The other group is on the investors’ side. There are some Islamic investments from overseas in Japan. This is a good opportunity for Japanese institutional investors operating domestically, who are interested in holding Islamic assets, to assist these transactions.

The third area is the overseas-retail markets. The example of Tokio Marine, offering takaful products in Saudi Arabia, Indonesia, and Malaysia, is a good case in point. This field is, unlike domestic markets in Japan, full of potential given the existence of a huge Muslim population. Lastly: the wholesale business in overseas markets. This is the category with the biggest potential, given the fact that Japanese major banks and securities firms tend to focus on wholesale business, steering away from retail business that usually requires much higher initial cost. As shown before, Japanese banks and securities firms have the track records of Islamic wholesale transactions, which can be categorized to this area. Although Japanese financial institutions’ overseas business tends to target Japanese clients there, it is also true that Japanese financiers have come to explore local clients to expand overseas business.

Education and awareness among bankers

Japanese bankers have a basic understanding of Islamic finance, however, there is a strong potential opportunity for educational service providers to educate professionals in Japan on ethical and Islamic modes of financing.

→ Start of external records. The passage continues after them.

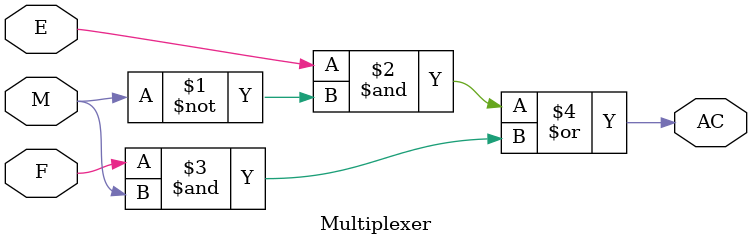
<source format=v>



// Generated by Quartus Prime Version 16.1 (Build Build 196 10/24/2016)
// Created on Thu Sep 21 12:16:03 2017

//  Module Declaration
module Multiplexer
(
	// {{ALTERA_ARGS_BEGIN}} DO NOT REMOVE THIS LINE!
	E, F, M, AC
	// {{ALTERA_ARGS_END}} DO NOT REMOVE THIS LINE!
);
// Port Declaration

	// {{ALTERA_IO_BEGIN}} DO NOT REMOVE THIS LINE!
	input E;
	input F;
	input M;
	output AC;
	// {{ALTERA_IO_END}} DO NOT REMOVE THIS LINE!

assign AC=((E&~M)|(F&M));

endmodule

</source>
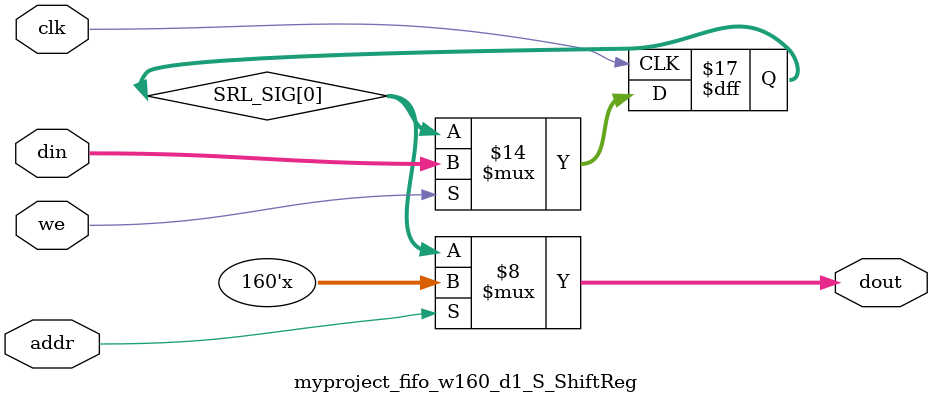
<source format=v>

`timescale 1ns/1ps

module myproject_fifo_w160_d1_S
#(parameter
    MEM_STYLE    = "shiftReg",
    DATA_WIDTH   = 160,
    ADDR_WIDTH   = 1,
    DEPTH        = 1)
(
    // system signal
    input  wire                  clk,
    input  wire                  reset,

    // write
    output wire                  if_full_n,
    input  wire                  if_write_ce,
    input  wire                  if_write,
    input  wire [DATA_WIDTH-1:0] if_din,
    
    // read 
    output wire [ADDR_WIDTH:0]   if_num_data_valid, // for FRP
    output wire [ADDR_WIDTH:0]   if_fifo_cap,       // for FRP

    output wire                  if_empty_n,
    input  wire                  if_read_ce,
    input  wire                  if_read,
    output wire [DATA_WIDTH-1:0] if_dout
);
//------------------------Parameter----------------------
localparam 
    SRL_DEPTH    = DEPTH,
    SRL_AWIDTH   = ADDR_WIDTH;
//------------------------Local signal-------------------
    reg  [SRL_AWIDTH-1:0] addr;
    wire                  push;
    wire                  pop;
    reg  [SRL_AWIDTH:0]   mOutPtr;
    reg                   empty_n = 1'b0;
    reg                   full_n = 1'b1; 

//------------------------Instantiation------------------
    myproject_fifo_w160_d1_S_ShiftReg 
    #(  .DATA_WIDTH (DATA_WIDTH),
        .ADDR_WIDTH (SRL_AWIDTH),
        .DEPTH      (SRL_DEPTH))
    U_myproject_fifo_w160_d1_S_ShiftReg (
        .clk        (clk),
        .we         (push),
        .addr       (addr),
        .din        (if_din),
        .dout       (if_dout)
    );
//------------------------Task and function--------------

//------------------------Body---------------------------
    // num_data_valid 
    assign if_num_data_valid = mOutPtr;
    assign if_fifo_cap       = DEPTH;

    // almost full/empty 

    // program full/empty 

    assign if_full_n  = full_n; 
    assign if_empty_n = empty_n;

    assign push       = full_n & if_write_ce & if_write;
    assign pop        = empty_n & if_read_ce & if_read;

    // addr
    always @(posedge clk) begin
        if (reset)
            addr <= {SRL_AWIDTH{1'b0}};
        else if (push & ~pop && empty_n)
            addr <= addr + 1'b1;
        else if (~push & pop && (mOutPtr != 1))
            addr <= addr - 1'b1;
    end

    // mOutPtr
    always @(posedge clk) begin
        if (reset)
            mOutPtr <= {SRL_AWIDTH+1{1'b0}};
        else if (push & ~pop)
            mOutPtr <= mOutPtr + 1'b1;
        else if (~push & pop)
            mOutPtr <= mOutPtr - 1'b1;
    end

    // full_n
    always @(posedge clk) begin
        if (reset)
            full_n <= 1'b1;
        else if ((push & ~pop) && (mOutPtr == DEPTH - 1))
            full_n <= 1'b0;
        else if (~push & pop)
            full_n <= 1'b1;
    end

    // empty_n
    always @(posedge clk) begin
        if (reset)
            empty_n <= 1'b0;
        else if (push & ~pop)
            empty_n <= 1'b1;
        else if ((~push & pop) && (mOutPtr == 1))
            empty_n <= 1'b0;
    end

    // almost_full_n 

    // almost_empty_n 

    // prog_full_n 
 
    // prog_empty_n 

endmodule  


module myproject_fifo_w160_d1_S_ShiftReg
#(parameter
    DATA_WIDTH  = 160,
    ADDR_WIDTH  = 1,
    DEPTH       = 1)
(
    input  wire                  clk,
    input  wire                  we,
    input  wire [ADDR_WIDTH-1:0] addr,
    input  wire [DATA_WIDTH-1:0] din,
    output wire [DATA_WIDTH-1:0] dout
);

    reg [DATA_WIDTH-1:0] SRL_SIG [0:DEPTH-1];
    integer i;

    always @(posedge clk) begin
        if (we) begin
            for (i=0; i<DEPTH-1; i=i+1)
                SRL_SIG[i+1] <= SRL_SIG[i];
            SRL_SIG[0] <= din;
        end
    end

    assign dout = SRL_SIG[addr];

endmodule
</source>
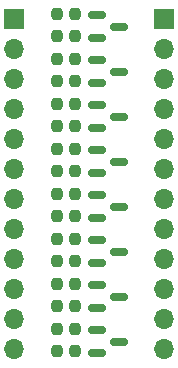
<source format=gts>
G04 #@! TF.GenerationSoftware,KiCad,Pcbnew,(6.0.7)*
G04 #@! TF.CreationDate,2023-04-10T20:46:38+08:00*
G04 #@! TF.ProjectId,switchNMos1,73776974-6368-44e4-9d6f-73312e6b6963,rev?*
G04 #@! TF.SameCoordinates,Original*
G04 #@! TF.FileFunction,Soldermask,Top*
G04 #@! TF.FilePolarity,Negative*
%FSLAX46Y46*%
G04 Gerber Fmt 4.6, Leading zero omitted, Abs format (unit mm)*
G04 Created by KiCad (PCBNEW (6.0.7)) date 2023-04-10 20:46:38*
%MOMM*%
%LPD*%
G01*
G04 APERTURE LIST*
G04 Aperture macros list*
%AMRoundRect*
0 Rectangle with rounded corners*
0 $1 Rounding radius*
0 $2 $3 $4 $5 $6 $7 $8 $9 X,Y pos of 4 corners*
0 Add a 4 corners polygon primitive as box body*
4,1,4,$2,$3,$4,$5,$6,$7,$8,$9,$2,$3,0*
0 Add four circle primitives for the rounded corners*
1,1,$1+$1,$2,$3*
1,1,$1+$1,$4,$5*
1,1,$1+$1,$6,$7*
1,1,$1+$1,$8,$9*
0 Add four rect primitives between the rounded corners*
20,1,$1+$1,$2,$3,$4,$5,0*
20,1,$1+$1,$4,$5,$6,$7,0*
20,1,$1+$1,$6,$7,$8,$9,0*
20,1,$1+$1,$8,$9,$2,$3,0*%
G04 Aperture macros list end*
%ADD10RoundRect,0.237500X-0.237500X0.250000X-0.237500X-0.250000X0.237500X-0.250000X0.237500X0.250000X0*%
%ADD11RoundRect,0.150000X-0.587500X-0.150000X0.587500X-0.150000X0.587500X0.150000X-0.587500X0.150000X0*%
%ADD12R,1.700000X1.700000*%
%ADD13O,1.700000X1.700000*%
G04 APERTURE END LIST*
D10*
X128094500Y-96115500D03*
X128094500Y-97940500D03*
X129618500Y-88495500D03*
X129618500Y-90320500D03*
D11*
X131475000Y-115255000D03*
X131475000Y-117155000D03*
X133350000Y-116205000D03*
D10*
X128094500Y-115165500D03*
X128094500Y-116990500D03*
X129618500Y-96115500D03*
X129618500Y-97940500D03*
X129618500Y-103735500D03*
X129618500Y-105560500D03*
X129618500Y-107545500D03*
X129618500Y-109370500D03*
D11*
X131475000Y-96205000D03*
X131475000Y-98105000D03*
X133350000Y-97155000D03*
D10*
X129618500Y-92305500D03*
X129618500Y-94130500D03*
D11*
X131475000Y-100015000D03*
X131475000Y-101915000D03*
X133350000Y-100965000D03*
X131475000Y-111445000D03*
X131475000Y-113345000D03*
X133350000Y-112395000D03*
D10*
X128094500Y-92305500D03*
X128094500Y-94130500D03*
X129618500Y-115165500D03*
X129618500Y-116990500D03*
X128094500Y-107545500D03*
X128094500Y-109370500D03*
X128094500Y-99925500D03*
X128094500Y-101750500D03*
X128094500Y-88495500D03*
X128094500Y-90320500D03*
X129618500Y-99925500D03*
X129618500Y-101750500D03*
X129618500Y-111355500D03*
X129618500Y-113180500D03*
D11*
X131475000Y-92395000D03*
X131475000Y-94295000D03*
X133350000Y-93345000D03*
D10*
X128094500Y-103735500D03*
X128094500Y-105560500D03*
D11*
X131475000Y-88585000D03*
X131475000Y-90485000D03*
X133350000Y-89535000D03*
D10*
X128094500Y-111355500D03*
X128094500Y-113180500D03*
D11*
X131475000Y-107635000D03*
X131475000Y-109535000D03*
X133350000Y-108585000D03*
X131475000Y-103825000D03*
X131475000Y-105725000D03*
X133350000Y-104775000D03*
D12*
X137160000Y-88900000D03*
D13*
X137160000Y-91440000D03*
X137160000Y-93980000D03*
X137160000Y-96520000D03*
X137160000Y-99060000D03*
X137160000Y-101600000D03*
X137160000Y-104140000D03*
X137160000Y-106680000D03*
X137160000Y-109220000D03*
X137160000Y-111760000D03*
X137160000Y-114300000D03*
X137160000Y-116840000D03*
D12*
X124460000Y-88900000D03*
D13*
X124460000Y-91440000D03*
X124460000Y-93980000D03*
X124460000Y-96520000D03*
X124460000Y-99060000D03*
X124460000Y-101600000D03*
X124460000Y-104140000D03*
X124460000Y-106680000D03*
X124460000Y-109220000D03*
X124460000Y-111760000D03*
X124460000Y-114300000D03*
X124460000Y-116840000D03*
M02*

</source>
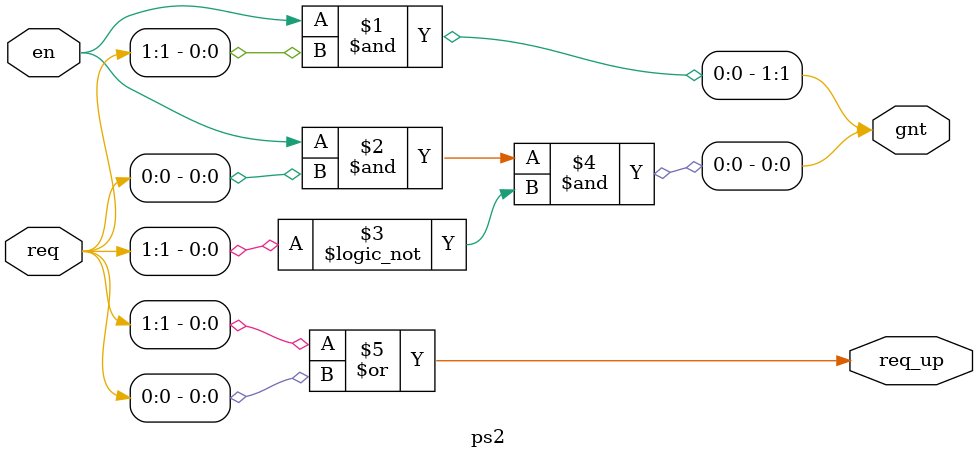
<source format=v>

module ps (req, en, gnt, req_up);
//synopsys template
parameter NUM_BITS = 8;

  input  [NUM_BITS-1:0] req;
  input                 en;

  output [NUM_BITS-1:0] gnt;
  output                req_up;
        
  wire   [NUM_BITS-2:0] req_ups;
  wire   [NUM_BITS-2:0] enables;
        
  assign req_up = req_ups[NUM_BITS-2];
  assign enables[NUM_BITS-2] = en;
        
  genvar i,j;
  generate
    if ( NUM_BITS == 2 )
    begin
      ps2 single (.req(req),.en(en),.gnt(gnt),.req_up(req_up));
    end
    else
    begin
      for(i=0;i<NUM_BITS/2;i=i+1)
      begin : foo
        ps2 base ( .req(req[2*i+1:2*i]),
                   .en(enables[i]),
                   .gnt(gnt[2*i+1:2*i]),
                   .req_up(req_ups[i])
        );
      end

      for(j=NUM_BITS/2;j<=NUM_BITS-2;j=j+1)
      begin : bar
        ps2 top ( .req(req_ups[2*j-NUM_BITS+1:2*j-NUM_BITS]),
                  .en(enables[j]),
                  .gnt(enables[2*j-NUM_BITS+1:2*j-NUM_BITS]),
                  .req_up(req_ups[j])
        );
      end
    end
  endgenerate
endmodule

module ps2(req, en, gnt, req_up);

  input     [1:0] req;
  input           en;
  
  output    [1:0] gnt;
  output          req_up;
  
  assign gnt[1] = en & req[1];
  assign gnt[0] = en & req[0] & !req[1];
  
  assign req_up = req[1] | req[0];

endmodule

</source>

Language is a difficult issue for education service providers. One solution would be to have alliances with other educational institutions. For example, Waseda Graduate School of Finance, Accounting and Law launched a class of Islamic finance in its regular curriculum since April 2008. The Graduate School held two seminars on Islamic finance, one jointly with the UK government in the presence of the Lord Mayor, and the other was co-organized with Kuwait University. Another useful channel to develop knowledge among people would be to introduce Islamic Finance Qualifications (IFQ) offered jointly by Securities and Investment Institute in UK and Banque du Liban. Although IFQ is not widely known in Japan, it would be another good way to improve people’s awareness.